IRF3 and N^pro interact with each other. HEK 293T cells were transfected with plasmids pFLAG-IRF3 and pEAK-N^pro for the expression of FLAG-tagged IRF3 and untagged N^pro (A) or with pFLAG-N^pro and pIRF3 for the expression of FLAG-tagged N^pro and untagged IRF3 (B), either individually or mixed at a 1:1 ratio. The presence and absence of the expression plasmid are indicated by + and −, respectively. Twenty-four hours after transfection, the cells were lysed and the proteins were immunoprecipitated with anti-FLAG M2 agarose. The precipitated proteins were eluted from the agarose, separated by SDS-PAGE, and analyzed by Western blotting (WB) with rabbit anti-N^pro serum, anti-IRF3 MAb 34/1, and anti-FLAG MAb as indicated.

FIG. 6.

N^pro induces proteasomal degradation of IRF3. PK-15 cells were infected with CSFV (top) or with ΔN^pro CSFV (bottom) at an MOI of 0.2 TCID₅₀/cell in the absence (A) or in the presence (B) of 0.2 μM proteasome inhibitor MG132. At the indicated times p.i., the cells were lysed and the N^pro and IRF3 contents were analyzed by Western blotting using the rabbit anti-N^pro and anti-IRF3 sera, respectively.

FIG. 7.

CSFV N^pro does not downregulate IRF7 expression.

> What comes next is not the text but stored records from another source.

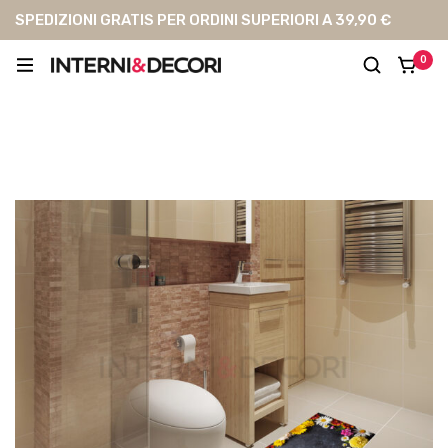
SPEDIZIONI GRATIS PER ORDINI SUPERIORI A 39,90 €
0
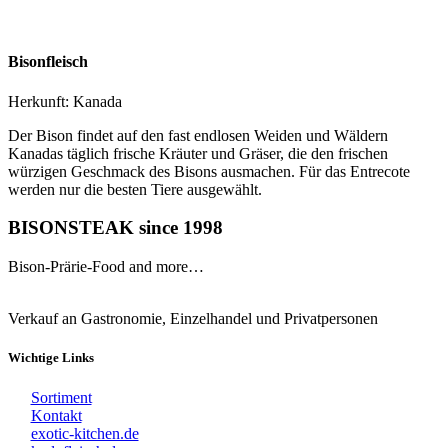
Bisonfleisch
Herkunft: Kanada
Der Bison findet auf den fast endlosen Weiden und Wäldern
Kanadas täglich frische Kräuter und Gräser, die den frischen
würzigen Geschmack des Bisons ausmachen. Für das Entrecote
werden nur die besten Tiere ausgewählt.
BISONSTEAK since 1998
Bison-Prärie-Food and more…
Verkauf an Gastronomie, Einzelhandel und Privatpersonen
Wichtige Links
Sortiment
Kontakt
exotic-kitchen.de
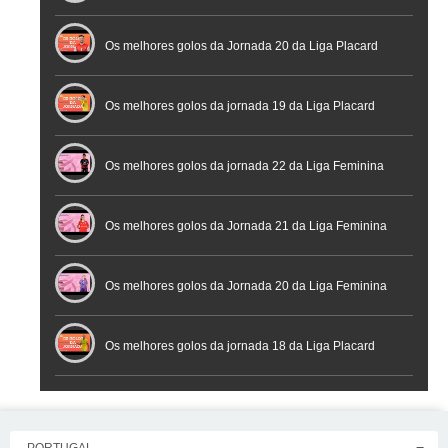
Os melhores golos da Jornada 20 da Liga Placard
Futsal
Os melhores golos da jornada 19 da Liga Placard
Os melhores golos da jornada 22 da Liga Feminina
Placard
Os melhores golos da Jornada 21 da Liga Feminina
Placard
Os melhores golos da Jornada 20 da Liga Feminina
Placard
Os melhores golos da jornada 18 da Liga Placard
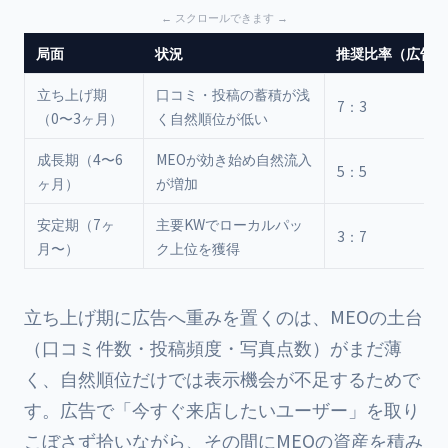
局面
状況
推奨比率（広告：
立ち上げ期
口コミ・投稿の蓄積が浅
7：3
（0〜3ヶ月）
く自然順位が低い
成長期（4〜6
MEOが効き始め自然流入
5：5
ヶ月）
が増加
安定期（7ヶ
主要KWでローカルパッ
3：7
月〜）
ク上位を獲得
立ち上げ期に広告へ重みを置くのは、MEOの土台
（口コミ件数・投稿頻度・写真点数）がまだ薄
く、自然順位だけでは表示機会が不足するためで
す。広告で「今すぐ来店したいユーザー」を取り
こぼさず拾いながら、その間にMEOの資産を積み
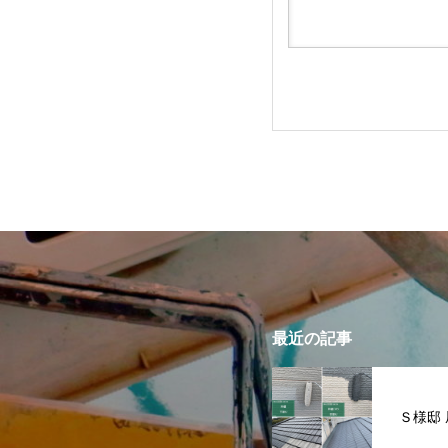
最近の記事
Ｓ様邸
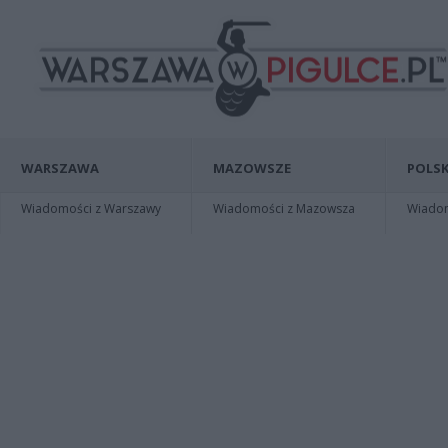
WARSZAWA
MAZOWSZE
POLSK
Wiadomości z Warszawy
Wiadomości z Mazowsza
Wiadomo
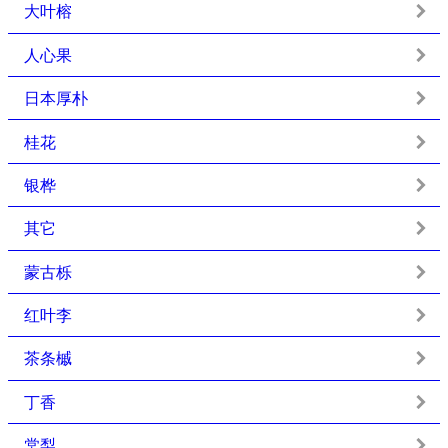
大叶榕
人心果
日本厚朴
桂花
银桦
其它
蒙古栎
红叶李
茶条槭
丁香
棠梨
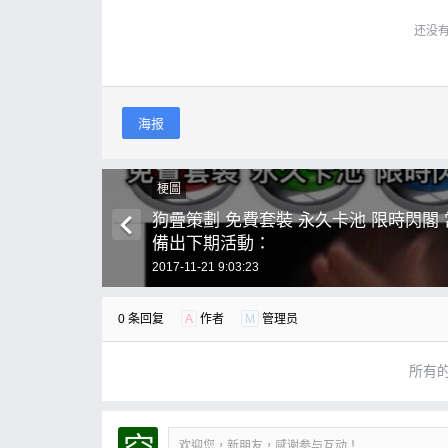
还没
海报
梗圖
狗疊策劃 免費套裝 永久卡池 限時閃閣
備出下期活動：
2017-11-21 9:03:23
0 条回复
A
作者
M
管理员
所有
欢迎您，新朋友，感谢参与互动！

PK-15 cells were transfected with plasmid pFLAG-IRF7 (A) or pFLAG-IRF3 (B) for CMV promoter-driven expression of FLAG-tagged IRF7 or FLAG-tagged IRF3, respectively. Twenty-four hours after transfection, the cells were mock treated or infected with CSFV or ΔN^pro CSFV at an MOI of 2 TCID₅₀/cell. On the indicated days p.i., cells were lysed and extracts were analyzed for IRF7 (A) and IRF3 (B) expression by Western blotting using the rabbit anti-FLAG MAb. (C) The IRF7- and IRF3-specific signals from the Western blots shown in panels A and B were quantified with the Odyssey Imaging system and expressed as percentages of the strongest signal.